Not all communities have equal influence.
It is time we stop acting as if they do. So it is with the latest consultation document for the Community Empowerment Bill, published by the Scottish Government.
As it stands, the paper contains some positive, if worryingly weak, measures. For example, it would give community bodies the right to "request" land from public authorities. Elsewhere, communities can again "request" a greater say in efforts to improve public services in their area.
While welcome, the proposals make Local Government Minister Derek Mackay's claims the Bill would be "potentially the biggest transfer of power since devolution" look somewhat premature.
Putting that aside, it is the lack of analysis when it comes to poverty which is most concerning.
The Bill largely ignores the very real impact poverty has on a community's ability to fully engage and influence the decisions that affect them.
In fact, in the entire 70-page document, poverty is mentioned once and inequality just twice.
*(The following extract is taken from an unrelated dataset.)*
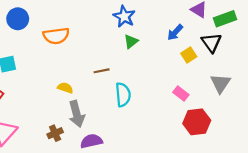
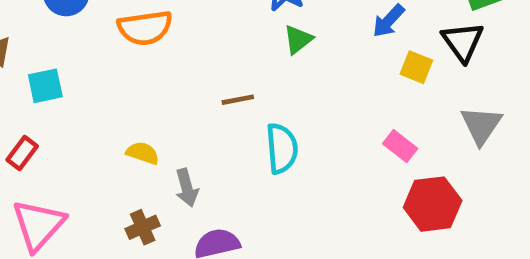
yellow square: (189, 55) -> (416, 67), turned -35
yellow semicircle: (65, 88) -> (143, 153), moved
gray arrow: (77, 114) -> (187, 188), size x0.7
We already know that relying on the tried and tested processes of old will fail to engage a substantial section of Scottish society in the decisions that affect them.
A single mother on a low-income, without a car, who works on the other side of town, faces greater barriers to engaging with public services and community groups than a middle-aged, middle-class, confident man.
We cannot ignore such realities. Doing so will only cement the pernicious inequalities and democratic deficits that undermine Scotland's communities and its future.
Nor can we ignore the glaring health inequalities which mean someone in Calton in Glasgow is on average likely to live 28 years less than someone eight miles down the road in Lenzie, East Dunbartonshire.
So what should the Scottish Government do?
First, we need to ensure policies and procedures are designed with our poorest communities in mind from the outset through the creation of a new poverty commissioner in Scotland.
Such a commissioner would have the power to scrutinise the performance of officials, take feedback from communities and investigate complaints.
But we must also recognise the barriers faced by many communities when it comes to poverty and explicitly resource "community engagement" in these areas. This might require paying people who give up their time and providing childcare.
The Scottish Government should also consider giving local communities the power to decide how to spend public money.
Known as participatory budgeting, this means actively devolving money, power and resources to our poorest communities.
In parts of Brazil, this has had tremendous success stimulating engagement and subsequent investment in public services, particularly for the most deprived communities. And we have seen the benefits, on a small scale, in Govanhill, here in Scotland.
While this measure featured in the previous Scottish Government consultation, it seems to have been quietly dropped - that is a mistake.
Unless there is an explicit recognition of the ways in which poverty and inequality interact, "community empowerment", the Government is trying to fix a problem with one hand tied behind its back.
Worse still, it risks empowering the few at the expense of the many.